Extensive modeling showed that the vent systems were long-lived enough for both to happen.
The authors write: “The thermal evolution models of this and other hydrothermal systems indicated that they were long-lasting and produced significant volumes of porous and permeable rock suitable for thermophilic organisms.”
There is still much work to be done to confirm the origin of the impact of the life hypothesis. In a two-page summary, Dr. Kring outlines some of that work.
First of all, the carrot samples from the Chicxulub crater need further study. Kring wants to retrieve more information from those samples on the evolution – both thermal and chemical – of the hydrothermal vent system.

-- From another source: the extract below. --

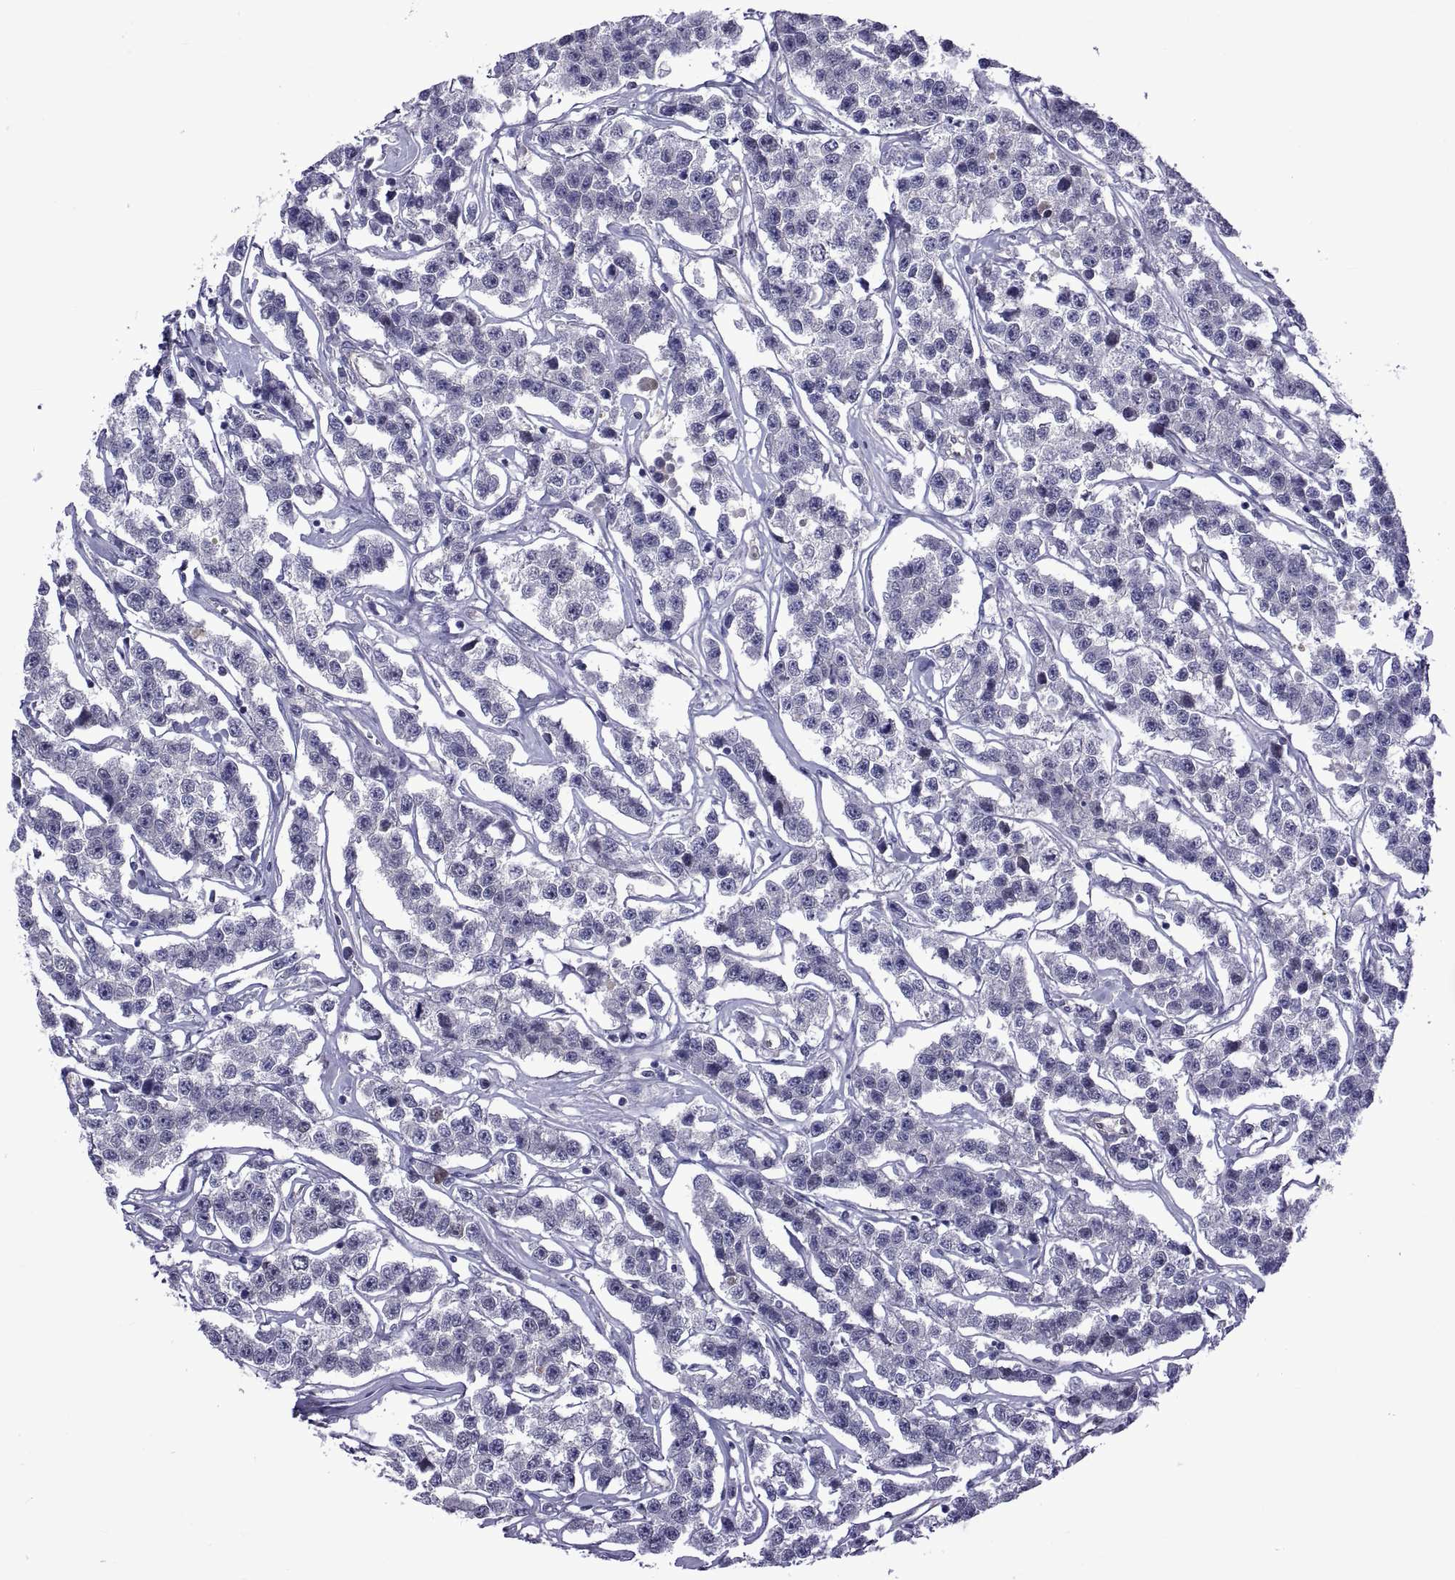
{"staining": {"intensity": "negative", "quantity": "none", "location": "none"}, "tissue": "testis cancer", "cell_type": "Tumor cells", "image_type": "cancer", "snomed": [{"axis": "morphology", "description": "Seminoma, NOS"}, {"axis": "topography", "description": "Testis"}], "caption": "Immunohistochemistry (IHC) of human seminoma (testis) displays no staining in tumor cells. The staining is performed using DAB brown chromogen with nuclei counter-stained in using hematoxylin.", "gene": "LCN9", "patient": {"sex": "male", "age": 59}}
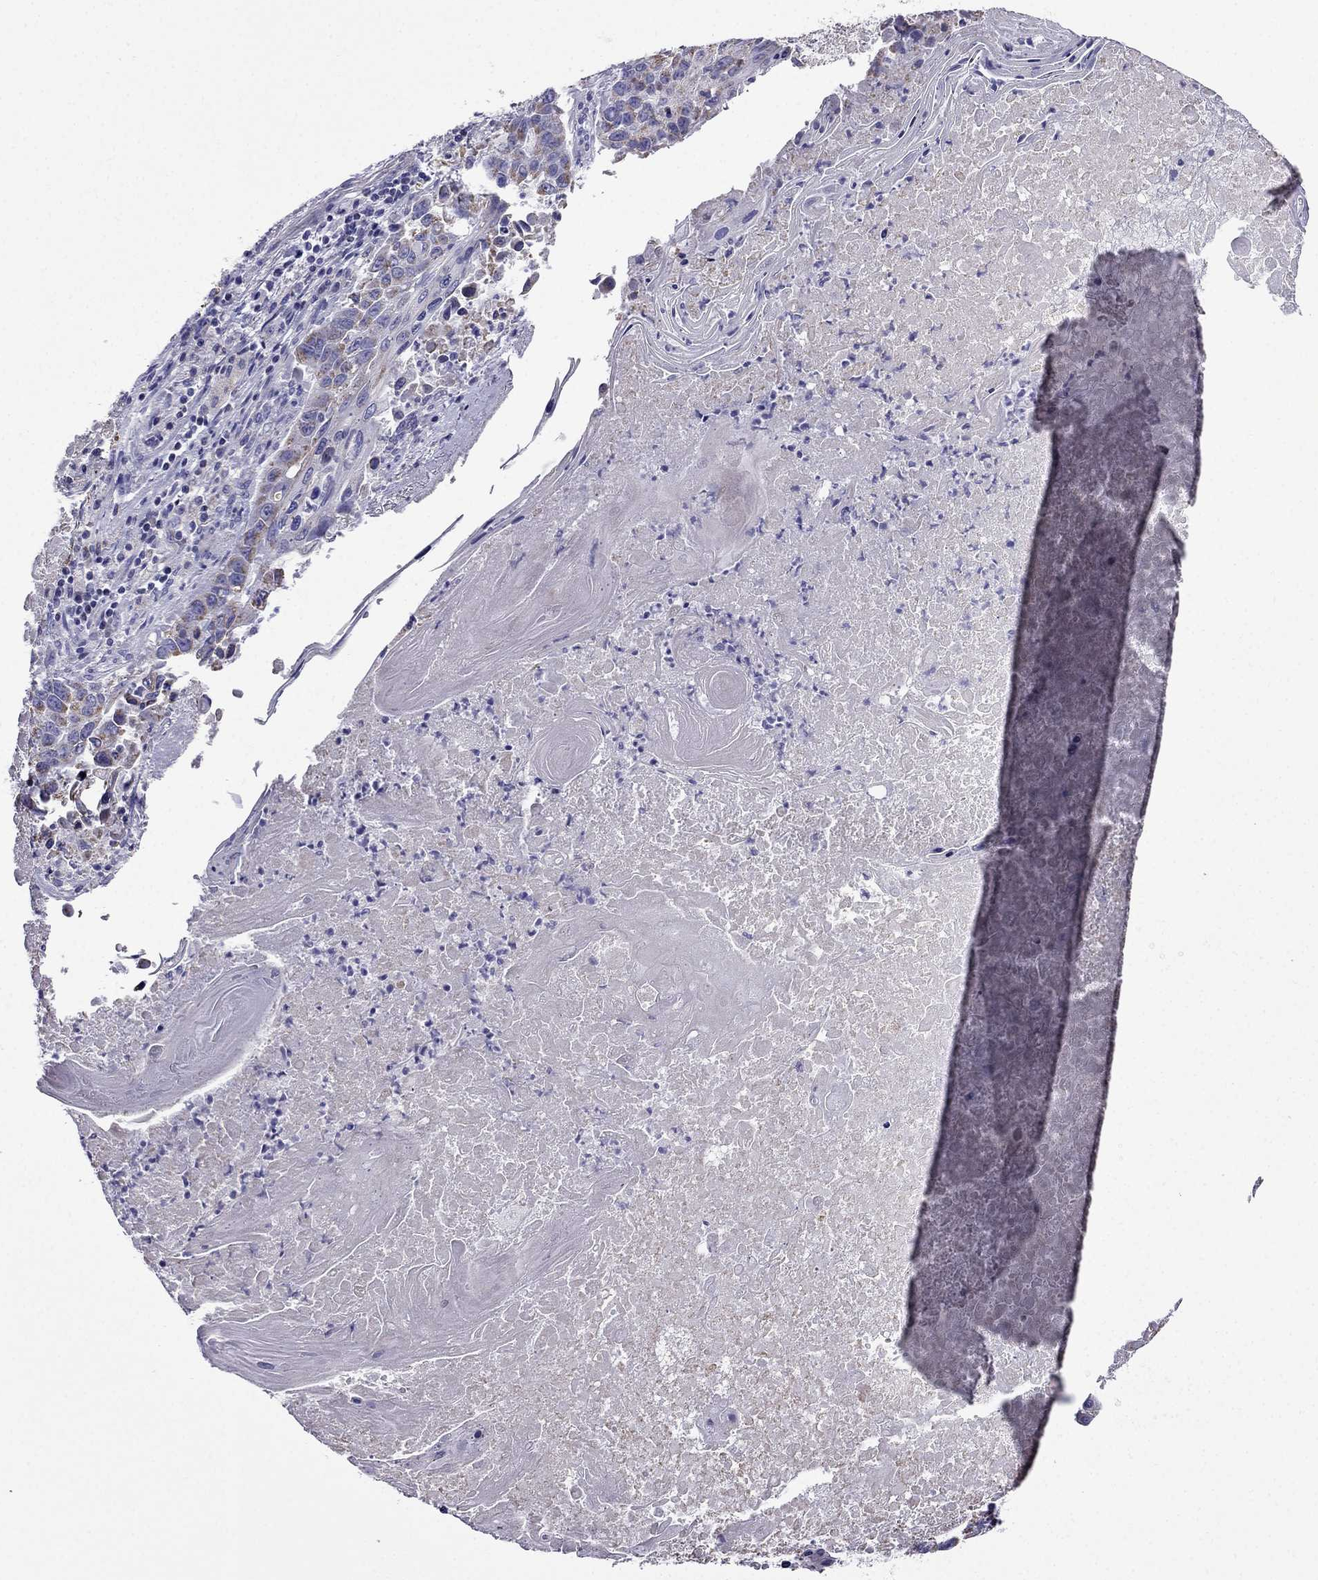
{"staining": {"intensity": "moderate", "quantity": ">75%", "location": "cytoplasmic/membranous"}, "tissue": "lung cancer", "cell_type": "Tumor cells", "image_type": "cancer", "snomed": [{"axis": "morphology", "description": "Squamous cell carcinoma, NOS"}, {"axis": "topography", "description": "Lung"}], "caption": "Lung cancer (squamous cell carcinoma) was stained to show a protein in brown. There is medium levels of moderate cytoplasmic/membranous positivity in approximately >75% of tumor cells.", "gene": "DSC1", "patient": {"sex": "male", "age": 73}}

There is also a need for a better understanding of the energy available for microorganisms in the granitic crust that was present during the Hadean.
And to clarify the chronology of impacts to Earth, researchers need more samples from lunar impact basins such as the Aitken South Pole Basin and others.
But the icing on the cake could be the search for samples of the Earth adea on the moon itself.
“If it were possible to locate sedimentary and fossil specimens, they would provide a direct record of the early evolution of life on Earth,” writes Kring.